Here we find ourselves in yet another election year. Technology continues to advance at a record pace – autonomous cars, a 5G Super Bowl Broadcast, cognitive services available in all major cloud providers for anyone to use, the list goes on. So why in the year 2020 do we still see such a gap in how we collect and manage polling data?
As a data consulting firm, we often see organizations put advanced analytics technology in place without a well-designed process for using it. The lack of a data strategy prevents them from getting clear answers to their business questions. Data governance and management are frequently a missing piece of the puzzle.
How much more efficient, secure, inclusive, and accurate could the process be? What can we learn from our failure to leverage modern data management and technology in this particular area and apply those lessons in other areas of our society? Let’s explore a bit.
The recent challenge with the Iowa caucus is a prime example of why data governance and management are so important. New technology actually exacerbated the problem it was designed to solve: an untested app was quickly rolled out to make it easier for Iowa precinct chairs to report their local election results to the state party and, unfortunately, made it impossible to do so due to connectivity issues. The backup reporting method of calling in results via telephone was pushed past its bandwidth and failed for many precincts. This led many candidates into the same grey area that many of today’s business managers live in – making educated guesses about next steps rather than informed decisions.
For data experts, there are a few easy-to-spot mistakes common to situations like this:
Not only has this happened many times before when technology has been used to simplify or otherwise improve the election process, but it’s also common in business. In any organization, until the basics of data governance are observed, there will always be a lack of clarity in results.
In 2012, the Republican Party was plagued with similar delays and uncertainty. The results of several precincts were lost permanently,and inconsistencies in paperwork were found in over a hundred more. Mitt Romney was initially announced as a winner, with a retraction more than two weeks later declaring Rick Santorum the winner instead by a very narrow margin.
When thought of as a data field yielding results, the phrasing of a question can often create problems with data analysis in elections. Questions posed by audiences unfamiliar with data governance may be worded in confusing ways, leading to misleading results. Errors in user input can become a problem as well, as in the case of government officials calling in election results to an automated system, punching in numbers on the phone with no safeguard in case of a mistaken entry. Whether it’s on paper, on the phone, or in an app, proper data collection methods and data management procedures must be followed to offer accurate results.
The first major challenge in the management of voting data is in its collection. There is a big gap between natural language and clean data. It feels simple to ask, “Who do you vote for?” because our brain can naturally translate a wide variety of responses. To a computer, however, you must be very specific. “Candidate A,” “Joe Biden,” “The Vice President,” may all be the same answer to us, but it’s three different answers when it comes to data. Any time we set out to collect data in politics or business, we have to define exactly what we are looking for and how we are going to collect it. In a good data governance strategy, defining exactly how we are going to ask for and collect data (called “semantic modeling”) is an essential step.

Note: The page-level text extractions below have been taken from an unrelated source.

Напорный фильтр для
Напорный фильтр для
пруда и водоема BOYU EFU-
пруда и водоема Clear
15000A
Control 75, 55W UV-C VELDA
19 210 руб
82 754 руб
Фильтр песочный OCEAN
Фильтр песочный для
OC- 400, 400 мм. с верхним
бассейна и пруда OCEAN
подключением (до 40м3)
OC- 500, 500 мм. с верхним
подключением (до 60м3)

With the new app released to collect data in the Iowa caucus, the interface and accessibility to even download the app left users frustrated and confused. Paper was still used and paper ballots were sometimes required, in other cases names and preferences were captured on cards to create a “paper trail.” Inconsistent data collection methods that also require some degree of manual tallying is prone to human error, reconciliation issues, and inherently will require more time to analyze with imperfect results.
From there, you have to address issues of data aggregation and analysis, lineage, its quality or trustworthiness, reconciliation, reporting, and remediation. This should all be supported by a sound data security plan that employs secure transport methods, encryption at rest and in movement, all incredibly important when thinking about the implications in an election. It’s a huge and hugely important task to put something so complex into place, and ought to be approached in the proper way by experts in the field.
Issues with data collection and analysis in elections are poignant examples of the importance of proper data governance because it seems like it should be such a simple process: do you choose this, or that? But as we’ve seen, even with the simplest of goals, data collection is a complex, multi-faceted process that requires a very specific approach. The disruption at the Iowa Caucus demonstrates that new technology is seldom the cure unless accompanied by a well thought-out, tested and verified process with a user base fully equipped to use it. This can only be achieved with a comprehensive data strategy.